[Collected data]
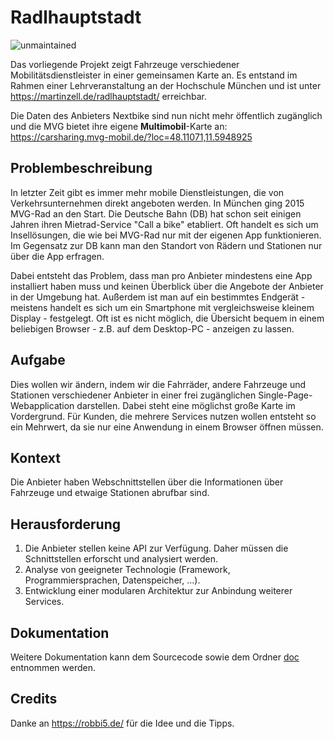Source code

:# Radlhauptstadt
![unmaintained](http://img.shields.io/badge/status-unmaintained-red.png)

Das vorliegende Projekt zeigt Fahrzeuge verschiedener Mobilitätsdienstleister in einer gemeinsamen Karte an. Es entstand im Rahmen einer Lehrveranstaltung an der Hochschule München und ist unter https://martinzell.de/radlhauptstadt/ erreichbar. 

Die Daten des Anbieters Nextbike sind nun nicht mehr öffentlich zugänglich und die MVG bietet ihre eigene **Multimobil**-Karte an: https://carsharing.mvg-mobil.de/?loc=48.11071,11.5948925

## Problembeschreibung
In letzter Zeit gibt es immer mehr mobile Dienstleistungen, die von Verkehrsunternehmen direkt angeboten werden. In München ging 2015 MVG-Rad an den Start. Die Deutsche Bahn (DB) hat schon seit einigen Jahren ihren Mietrad-Service "Call a bike" etabliert. Oft handelt es sich um Insellösungen, die wie bei MVG-Rad nur mit der eigenen App funktionieren. Im Gegensatz zur DB kann man den Standort von Rädern und Stationen nur über die App erfragen. 

Dabei entsteht das Problem, dass man pro Anbieter mindestens eine App installiert haben muss und keinen Überblick über die Angebote der Anbieter in der Umgebung hat. Außerdem ist man auf ein bestimmtes Endgerät - meistens handelt es sich um ein Smartphone mit vergleichsweise kleinem Display - festgelegt. Oft ist es nicht möglich, die Übersicht bequem in einem beliebigen Browser - z.B. auf dem Desktop-PC - anzeigen zu lassen. 

## Aufgabe
Dies wollen wir ändern, indem wir die Fahrräder, andere Fahrzeuge und Stationen verschiedener Anbieter in einer frei zugänglichen Single-Page-Webapplication darstellen. Dabei steht eine möglichst große Karte im Vordergrund. Für Kunden, die mehrere Services nutzen wollen entsteht so ein Mehrwert, da sie nur eine Anwendung in einem Browser öffnen müssen.

## Kontext
Die Anbieter haben Webschnittstellen über die Informationen über Fahrzeuge und etwaige Stationen abrufbar sind. 

## Herausforderung
1. Die Anbieter stellen keine API zur Verfügung. Daher müssen die Schnittstellen erforscht und analysiert werden.
1. Analyse von geeigneter Technologie (Framework, Programmiersprachen, Datenspeicher, ...).
1. Entwicklung einer modularen Architektur zur Anbindung weiterer Services.

## Dokumentation
Weitere Dokumentation kann dem Sourcecode sowie dem Ordner [doc](/doc) entnommen werden. 

## Credits
Danke an https://robbi5.de/ für die Idee und die Tipps.
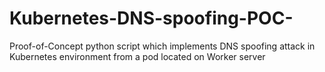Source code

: # Kubernetes-DNS-spoofing-POC-
Proof-of-Concept python script which implements DNS spoofing attack in Kubernetes environment from a pod located on Worker server
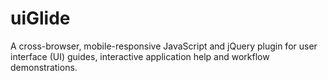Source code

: # uiGlide
A cross-browser, mobile-responsive JavaScript and jQuery plugin for user interface (UI) guides, interactive application help and workflow demonstrations.
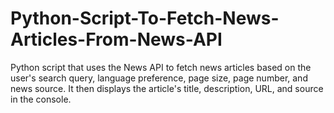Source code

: # Python-Script-To-Fetch-News-Articles-From-News-API
Python script that uses the News API to fetch news articles based on the user's search query, language preference, page size, page number, and news source. It then displays the article's title, description, URL, and source in the console.
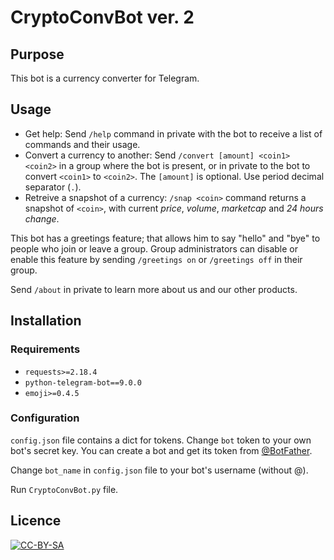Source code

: # CryptoConvBot ver. 2

## Purpose

This bot is a currency converter for Telegram.

## Usage

* Get help: Send `/help` command in private with the bot to receive a list of commands and their usage.
* Convert a currency to another: Send `/convert [amount] <coin1> <coin2>` in a group where the bot is present, or in private to the bot to convert `<coin1>` to `<coin2>`. The `[amount]` is optional. Use period decimal separator (`.`).
* Retreive a snapshot of a currency: `/snap <coin>` command returns a snapshot of `<coin>`, with current *price*, *volume*, *marketcap* and *24 hours change*.

This bot has a greetings feature; that allows him to say "hello" and "bye" to people who join or leave a group. Group administrators can disable or enable this feature by sending `/greetings on` or `/greetings off` in their group.

Send `/about` in private to learn more about us and our other products.

## Installation

### Requirements

* `requests>=2.18.4`
* `python-telegram-bot==9.0.0`
* `emoji>=0.4.5`

### Configuration

`config.json` file contains a dict for tokens. Change `bot` token to your own bot's secret key. You can create a bot and get its token from [@BotFather](https://t.me/BotFather).

Change `bot_name` in `config.json` file to your bot's username (without @).

Run `CryptoConvBot.py` file.

## Licence

<a href="https://creativecommons.org/licenses/by-sa/3.0/"><img src="https://mirrors.creativecommons.org/presskit/buttons/88x31/png/by.png" alt="CC-BY-SA"/></a>
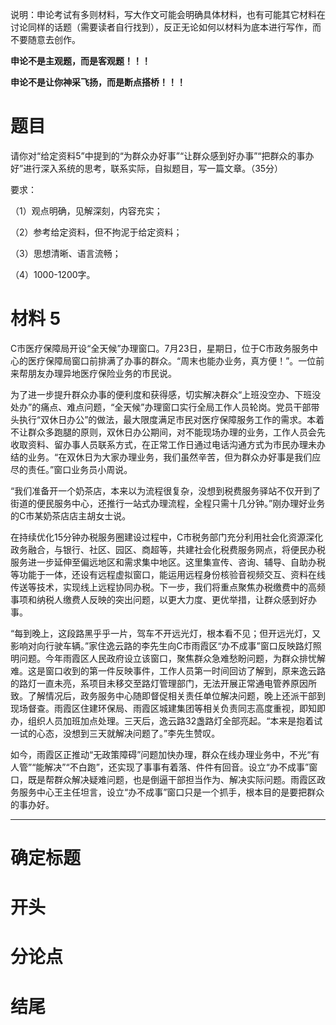 说明：申论考试有多则材料，写大作文可能会明确具体材料，也有可能其它材料在讨论同样的话题（需要读者自行找到），反正无论如何以材料为底本进行写作，而不要随意去创作。

**申论不是主观题，而是客观题！！！**

**申论不是让你神采飞扬，而是断点搭桥！！！**

# 题目

请你对“给定资料5”中提到的“为群众办好事”“让群众感到好办事”“把群众的事办好”进行深入系统的思考，联系实际，自拟题目，写一篇文章。（35分）

要求：

（1）观点明确，见解深刻，内容充实；

（2）参考给定资料，但不拘泥于给定资料；

（3）思想清晰、语言流畅；

（4）1000-1200字。

# 材料 5

C市医疗保障局开设“全天候”办理窗口。7月23日，星期日，位于C市政务服务中心的医疗保障局窗口前排满了办事的群众。“周末也能办业务，真方便！”。一位前来帮朋友办理异地医疗保险业务的市民说。

为了进一步提升群众办事的便利度和获得感，切实解决群众“上班没空办、下班没处办”的痛点、难点问题，“全天候”办理窗口实行全局工作人员轮岗。党员干部带头执行“双休日办公”的做法，最大限度满足市民对医疗保障服务工作的需求。本着不让群众多跑腿的原则，双休日办公期间，对不能现场办理的业务，工作人员会先收取资料、留办事人员联系方式，在正常工作日通过电话沟通方式为市民办理未办结的业务。“在双休日为大家办理业务，我们虽然辛苦，但为群众办好事是我们应尽的责任。”窗口业务员小周说。

“我们准备开一个奶茶店，本来以为流程很复杂，没想到税费服务驿站不仅开到了街道的便民服务中心，还推行一站式办理流程，全程只需十几分钟。”刚办理好业务的C市某奶茶店店主胡女士说。

在持续优化15分钟办税服务圈建设过程中，C市税务部门充分利用社会化资源深化政务融合，与银行、社区、园区、商超等，共建社会化税费服务网点，将便民办税服务进一步延伸至偏远地区和需求集中地区。这里集宣传、咨询、辅导、自助办税等功能于一体，还设有远程虚拟窗口，能运用远程身份核验音视频交互、资料在线传送等技术，实现线上远程协同办税。下一步，我们将重点聚焦办税缴费中的高频事项和纳税人缴费人反映的突出问题，以更大力度、更优举措，让群众感到好办事。

“每到晚上，这段路黑乎乎一片，驾车不开远光灯，根本看不见；但开远光灯，又影响对向行驶车辆。”家住逸云路的李先生向C市雨霞区“办不成事”窗口反映路灯照明问题。今年雨霞区人民政府设立该窗口，聚焦群众急难愁盼问题，为群众排忧解难。这是窗口收到的第一件反映事件，工作人员第一时间回访了解到，原来逸云路的路灯一直未亮，系项目未移交至路灯管理部门，无法开展正常通电管养原因所致。了解情况后，政务服务中心随即督促相关责任单位解决问题，晚上还派干部到现场督查。雨霞区住建环保局、雨霞区城建集团等相关负责同志高度重视，即知即办，组织人员加班加点处理。三天后，逸云路32盏路灯全部亮起。“本来是抱着试一试的心态，没想到三天就解决问题了。”李先生赞叹。

如今，雨霞区正推动“无政策障碍”问题加快办理，群众在线办理业务中，不光“有人管”“能解决”“不白跑”，还实现了事事有着落、件件有回音。设立“办不成事”窗口，既是帮群众解决疑难问题，也是倒逼干部担当作为、解决实际问题。雨霞区政务服务中心王主任坦言，设立“办不成事”窗口只是一个抓手，根本目的是要把群众的事办好。

---

# 确定标题



# 开头



# 分论点



# 结尾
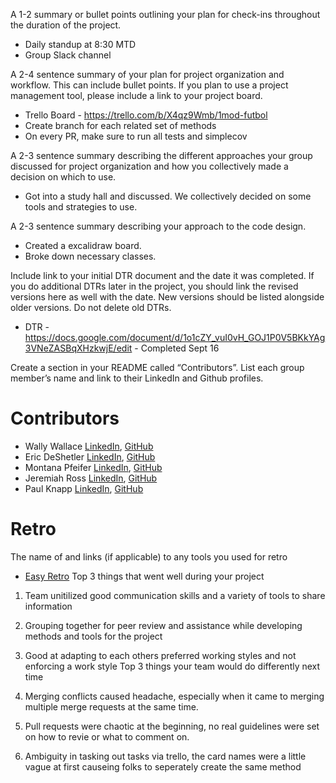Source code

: A 1-2 summary or bullet points outlining your plan for check-ins throughout the duration of the project.
 - Daily standup at 8:30 MTD
 - Group Slack channel

A 2-4 sentence summary of your plan for project organization and workflow. This can include bullet points. If you plan to use a project management tool, please include a link to your project board.
 - Trello Board - https://trello.com/b/X4qz9Wmb/1mod-futbol
 - Create branch for each related set of methods
 - On every PR, make sure to run all tests and simplecov
   
A 2-3 sentence summary describing the different approaches your group discussed for project organization and how you collectively made a decision on which to use.
  - Got into a study hall and discussed. We collectively decided on some tools and strategies to use.
  
A 2-3 sentence summary describing your approach to the code design.
 - Created a excalidraw board.
 - Broke down necessary classes.

Include link to your initial DTR document and the date it was completed. If you do additional DTRs later in the project, you should link the revised versions here as well with the date. New versions should be listed alongside older versions. Do not delete old DTRs.
- DTR - https://docs.google.com/document/d/1o1cZY_vuI0vH_GOJ1P0V5BKkYAg3VNeZASBqXHzkwjE/edit - Completed Sept 16

Create a section in your README called “Contributors”. List each group member’s name and link to their LinkedIn and Github profiles.
# Contributors
 - Wally Wallace [LinkedIn](https://www.linkedin.com/in/wally-wallace-719b0875/), [GitHub](https://github.com/wally-yawn)
 - Eric DeShetler [LinkedIn](https://www.linkedin.com/in/ericdeshetler/), [GitHub](https://github.com/ejdesh)
 - Montana Pfeifer [LinkedIn](https://www.linkedin.com/in/montana-pfeifer/), [GitHub](https://github.com/Montana-Pfeifer)
 - Jeremiah Ross [LinkedIn](https://www.linkedin.com/in/jeremiahross/), [GitHub](https://github.com/Crosswolfv1)
 - Paul Knapp [LinkedIn](https://media1.tenor.com/m/RfJzepsDdmYAAAAC/rat-spinning.gif), [GitHub](https://github.com/Paul-Knapp)

# Retro
The name of and links (if applicable) to any tools you used for retro
 - [Easy Retro](https://easyretro.io/publicboard/vZXr1QSxjIbe3BJCKn3McsvfRCT2/a3d9ae2d-1bc3-4705-9c80-315f4f0dfb17)
Top 3 things that went well during your project

 1. Team unitilized good communication skills and a variety of tools to share information
 2. Grouping together for peer review and assistance while developing methods and tools for the project
 3. Good at adapting to each others preferred working styles and not enforcing a work style
Top 3 things your team would do differently next time

 1. Merging conflicts caused headache, especially when it came to merging multiple merge requests at the same time.
 2. Pull requests were chaotic at the beginning, no real guidelines were set on how to revie or what to comment on.
 3. Ambiguity in tasking out tasks via trello, the card names were a little vague at first causeing folks to seperately create the same method
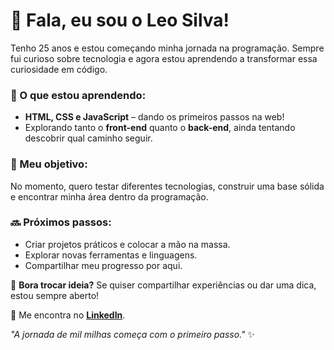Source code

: # 👋 Fala, eu sou o Leo Silva!  

Tenho 25 anos e estou começando minha jornada na programação. Sempre fui curioso sobre tecnologia e agora estou aprendendo a transformar essa curiosidade em código.  

### 🚀 O que estou aprendendo:
- **HTML, CSS e JavaScript** – dando os primeiros passos na web!  
- Explorando tanto o **front-end** quanto o **back-end**, ainda tentando descobrir qual caminho seguir.  

### 🎯 Meu objetivo:
No momento, quero testar diferentes tecnologias, construir uma base sólida e encontrar minha área dentro da programação.  

### 🔜 Próximos passos:
- Criar projetos práticos e colocar a mão na massa.  
- Explorar novas ferramentas e linguagens.  
- Compartilhar meu progresso por aqui.  

📢 **Bora trocar ideia?** Se quiser compartilhar experiências ou dar uma dica, estou sempre aberto!  

📌 Me encontra no **[LinkedIn](https://www.linkedin.com/in/leo-oliveira-silva)**.  

_"A jornada de mil milhas começa com o primeiro passo."_ ✨  
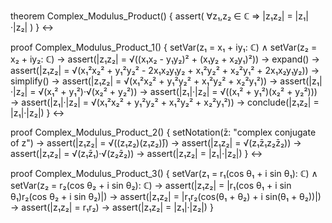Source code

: theorem Complex_Modulus_Product() {
  assert(
    ∀z₁,z₂ ∈ ℂ ⇒ |z₁z₂| = |z₁|·|z₂|
  )
} ↔

proof Complex_Modulus_Product_1() {
  setVar(z₁ = x₁ + iy₁: ℂ) ∧
  setVar(z₂ = x₂ + iy₂: ℂ) →
  assert(|z₁z₂| = √((x₁x₂ - y₁y₂)² + (x₁y₂ + x₂y₁)²)) →
  expand() →
  assert(|z₁z₂| = √(x₁²x₂² + y₁²y₂² - 2x₁x₂y₁y₂ + x₁²y₂² + x₂²y₁² + 2x₁x₂y₁y₂)) →
  simplify() →
  assert(|z₁z₂| = √(x₁²x₂² + y₁²y₂² + x₁²y₂² + x₂²y₁²)) →
  assert(|z₁|·|z₂| = √(x₁² + y₁²)·√(x₂² + y₂²)) →
  assert(|z₁|·|z₂| = √((x₁² + y₁²)(x₂² + y₂²))) →
  assert(|z₁|·|z₂| = √(x₁²x₂² + y₁²y₂² + x₁²y₂² + x₂²y₁²)) →
  conclude(|z₁z₂| = |z₁|·|z₂|)
} ↔

proof Complex_Modulus_Product_2() {
  setNotation(z̄: "complex conjugate of z") →
  assert(|z₁z₂| = √((z₁z₂)(z₁z₂)̄)) →
  assert(|z₁z₂| = √(z₁z̄₁z₂z̄₂)) →
  assert(|z₁z₂| = √(z₁z̄₁)·√(z₂z̄₂)) →
  assert(|z₁z₂| = |z₁|·|z₂|)
} ↔

proof Complex_Modulus_Product_3() {
  setVar(z₁ = r₁(cos θ₁ + i sin θ₁): ℂ) ∧
  setVar(z₂ = r₂(cos θ₂ + i sin θ₂): ℂ) →
  assert(|z₁z₂| = |r₁(cos θ₁ + i sin θ₁)r₂(cos θ₂ + i sin θ₂)|) →
  assert(|z₁z₂| = |r₁r₂(cos(θ₁ + θ₂) + i sin(θ₁ + θ₂))|) →
  assert(|z₁z₂| = r₁r₂) →
  assert(|z₁z₂| = |z₁|·|z₂|)
}
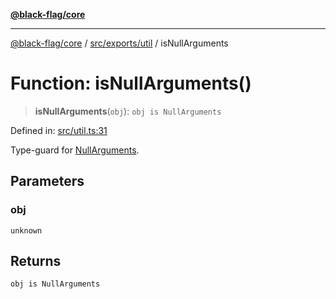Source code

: [**@black-flag/core**](../../../../README.md)

***

[@black-flag/core](../../../../README.md) / [src/exports/util](../README.md) / isNullArguments

# Function: isNullArguments()

> **isNullArguments**(`obj`): `obj is NullArguments`

Defined in: [src/util.ts:31](https://github.com/Xunnamius/black-flag/blob/41bcd587ae1e5e4c88c48238363c70e315cd242a/src/util.ts#L31)

Type-guard for [NullArguments](../../type-aliases/NullArguments.md).

## Parameters

### obj

`unknown`

## Returns

`obj is NullArguments`

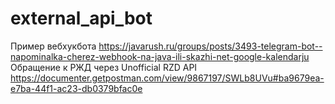 # external_api_bot

Пример вебхукбота https://javarush.ru/groups/posts/3493-telegram-bot--napominalka-cherez-webhook-na-java-ili-skazhi-net-google-kalendarju
Обращение к РЖД через Unofficial RZD API https://documenter.getpostman.com/view/9867197/SWLb8UVu#ba9679ea-e7ba-44f1-ac23-db0379bfac0e

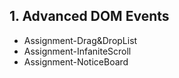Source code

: ## 1. Advanced DOM Events
- Assignment-Drag&DropList
- Assignment-InfaniteScroll
- Assignment-NoticeBoard
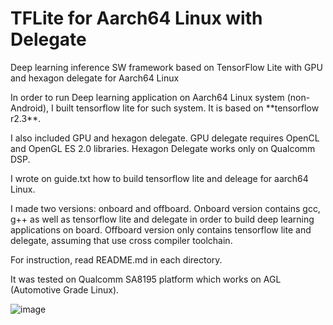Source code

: # TFLite for Aarch64 Linux with Delegate
Deep learning inference SW framework based on TensorFlow Lite with GPU and hexagon delegate for Aarch64 Linux

In order to run Deep learning application on Aarch64 Linux system (non-Android), I built tensorflow lite for such system.
It is based on \*\*tensorflow r2.3\*\*.

I also included GPU and hexagon delegate.
GPU delegate requires OpenCL and OpenGL ES 2.0 libraries.
Hexagon Delegate works only on Qualcomm DSP.

I wrote on guide.txt how to build tensorflow lite and deleage for aarch64 Linux.

I made two versions: onboard and offboard.
Onboard version contains gcc, g++ as well as tensorflow lite and delegate in order to build deep learning applications on board.
Offboard version only contains tensorflow lite and delegate, assuming that use cross compiler toolchain.

For instruction, read README.md in each directory.

It was tested on Qualcomm SA8195 platform which works on AGL (Automotive Grade Linux).

![image](https://user-images.githubusercontent.com/28533445/98777891-e099b080-2434-11eb-9125-3018fbb4ea69.png)
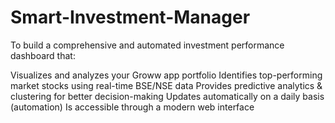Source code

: # Smart-Investment-Manager

To build a comprehensive and automated investment performance dashboard that:

Visualizes and analyzes your Groww app portfolio
Identifies top-performing market stocks using real-time BSE/NSE data
Provides predictive analytics & clustering for better decision-making
Updates automatically on a daily basis (automation)
Is accessible through a modern web interface
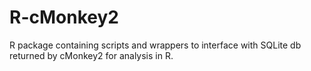 R-cMonkey2
==========

R package containing scripts and wrappers to interface with SQLite db returned by cMonkey2 for analysis in R.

_WHAT THE TASK ASKS_: All lines that hold the word "isNullArguments" should be copied from the data.

_RESPONSE BELOW_:
[@black-flag/core](../../../../README.md) / [src/exports/util](../README.md) / isNullArguments
# Function: isNullArguments()
> **isNullArguments**(`obj`): `obj is NullArguments`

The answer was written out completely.